К числу красот Касперовки относились и парк, и сады, но наиболее живописна была пасека. Жужжание пчел, таинственный дид-пасечник, большие омшаники для пчел, подвалы для меда – все настраивало воображение на особый лад. Пасека была любимым местом прогулок моей матери: здесь стояла особая беседка, куда никто не ходил и где она любила молиться.

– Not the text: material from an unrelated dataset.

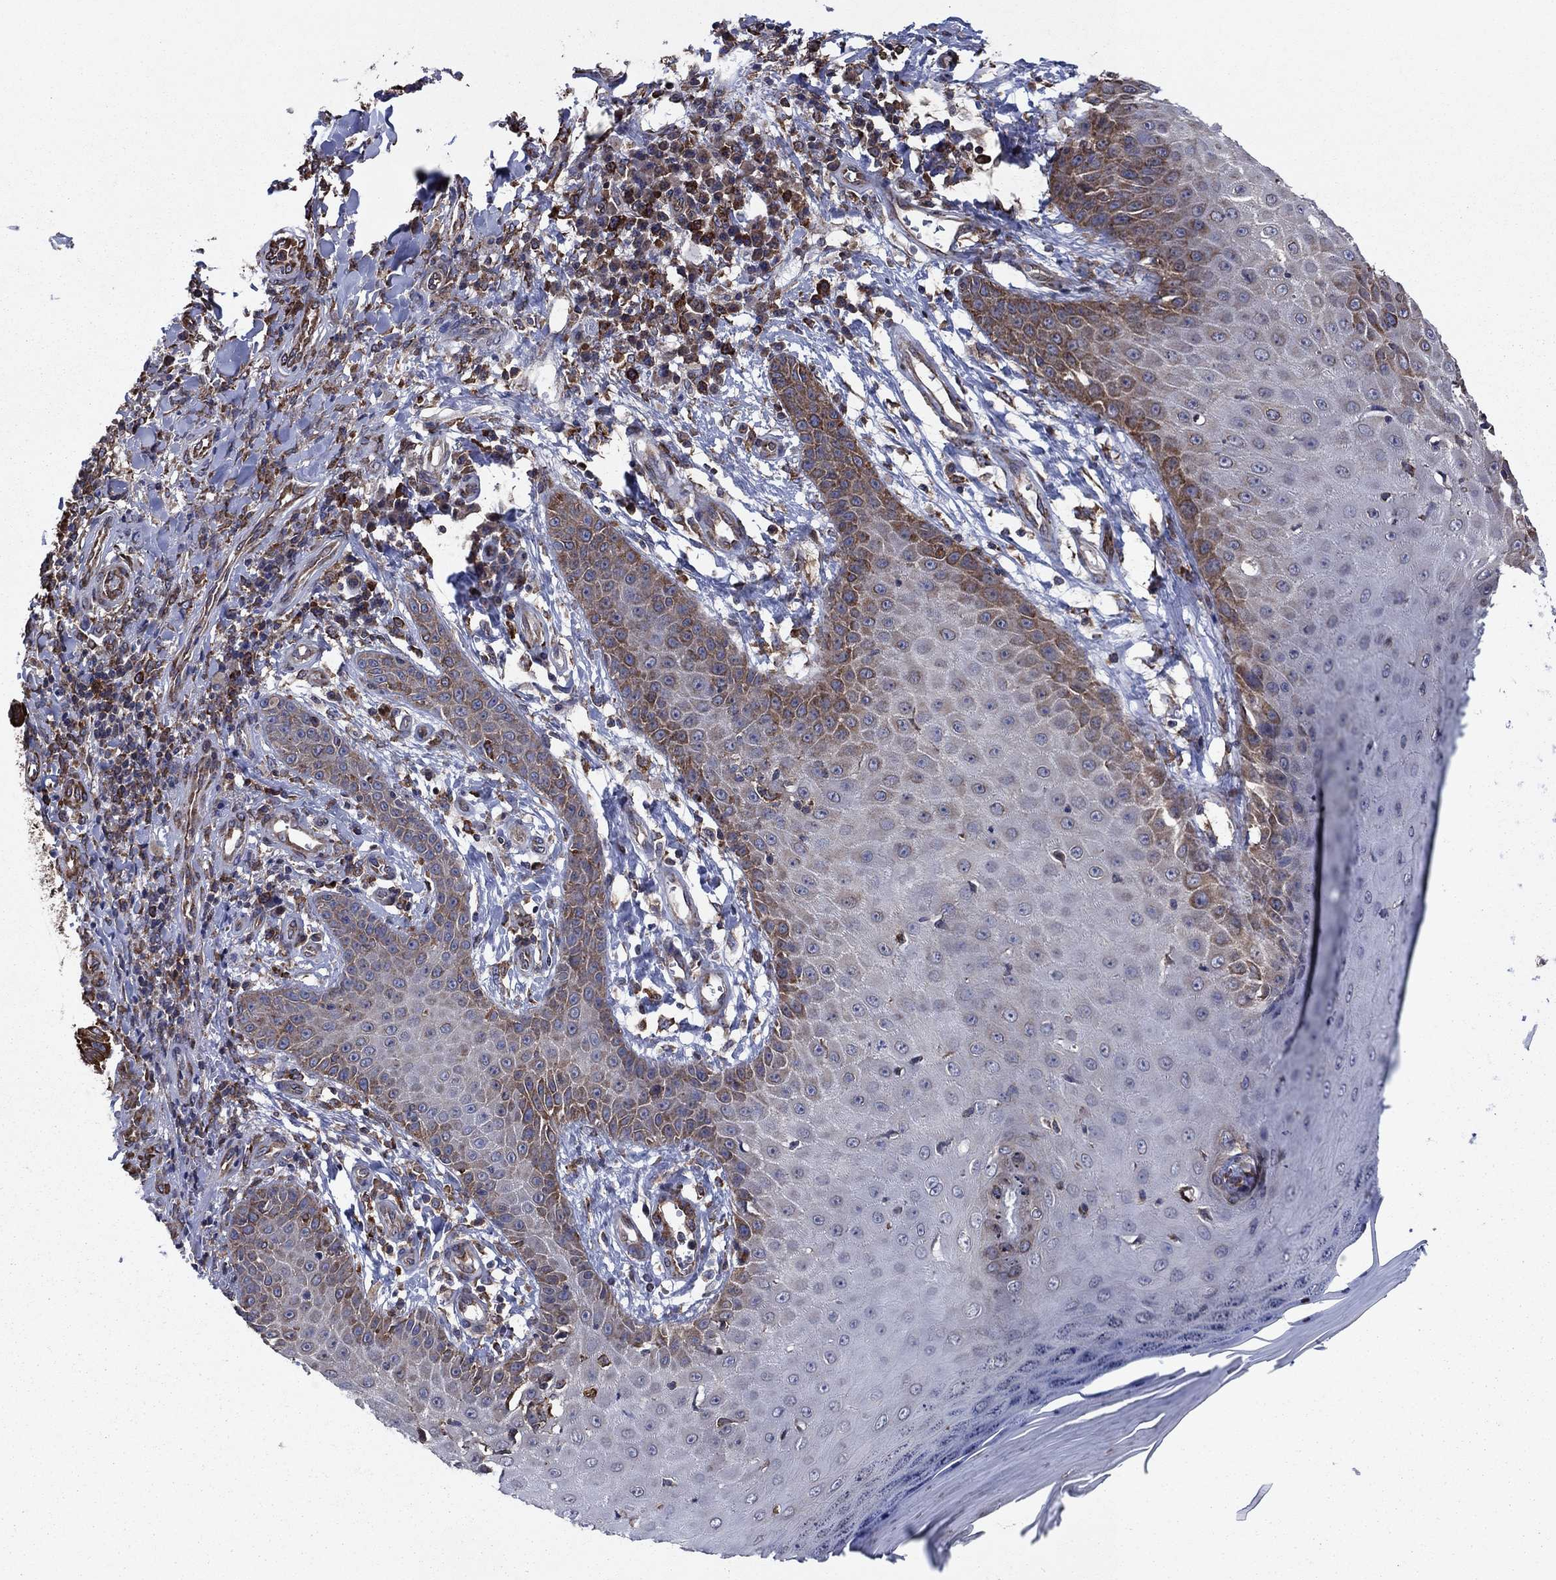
{"staining": {"intensity": "strong", "quantity": "<25%", "location": "cytoplasmic/membranous"}, "tissue": "skin cancer", "cell_type": "Tumor cells", "image_type": "cancer", "snomed": [{"axis": "morphology", "description": "Squamous cell carcinoma, NOS"}, {"axis": "topography", "description": "Skin"}], "caption": "Skin squamous cell carcinoma was stained to show a protein in brown. There is medium levels of strong cytoplasmic/membranous positivity in approximately <25% of tumor cells.", "gene": "YBX1", "patient": {"sex": "male", "age": 70}}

Собственно жизнь деревни, то есть жизнь крестьянства, нам, детям, оставалась почти неизвестной, так как при Касперовке были не деревни, а обосновались так называемые колонисты, не более 20–30 семейств, преимущественно немецких, кои арендовали у отца землю и за это были обязаны особыми работами при винокуренном, черепичном, кирпичном заводах и слесарных и других мастерских. Так же далеко от нас жили рабочие и проходили сельскохозяйственные работы. А работы эти были громадны: засевались, затем убирались тысячи десятин земли. Работы мало нас интересовали, вернее, нас не пускали и не возили на них. Зато с жизнью отар мы познакомились хорошо.
Одна из наших гувернанток, M-lle Julie, очень любила овец и не могла себе представить, что у моего отца их сорок тысяч. Пока M-lle Julie не увидела бескрайние отары, она не верила в легендарную цифру. Даже по нашим, русским меркам овцеводство отца держало третье место в Херсонской губернии и Таврии. Благодаря M-lle Julie мы часто ездили кататься в степь: она любила смотреть на овец и давала нам объяснения. Все же меня больше привлекала живописная, чем деловая сторона отары рамбульен-негретти. Я любил уже самый подъезд к отаре, когда с громким лаем мохнатые овчарки бросаются к нам, а пастух спокойно и важно отзывает их. Он величественно стоит, облокотившись на свою «черлычу» – палку с деревянным крючком на конце для ловли овец за ногу, посасывает трубку. Тут же поодаль его избушка – большой ящик с крышей на оба ската, на двух колесах. Эта передвижная избушка называлась чабанкой и возилась парой украинских волов; в ней жил, отдыхал и укрывался от непогоды чабан, возле нее он готовил пищу. Красивую картину являли собой эти суровые черномазые люди, когда они раз в неделю, по субботам, съезжались в Касперовку, где вытягивались возле продуктового магазина, дабы получить провизию на неделю. Рядом с каждой чабанкой стояли волы, лежали собаки, а хозяин терпеливо ждал своей очереди. По субботам таких чабанок собиралось до двадцати штук.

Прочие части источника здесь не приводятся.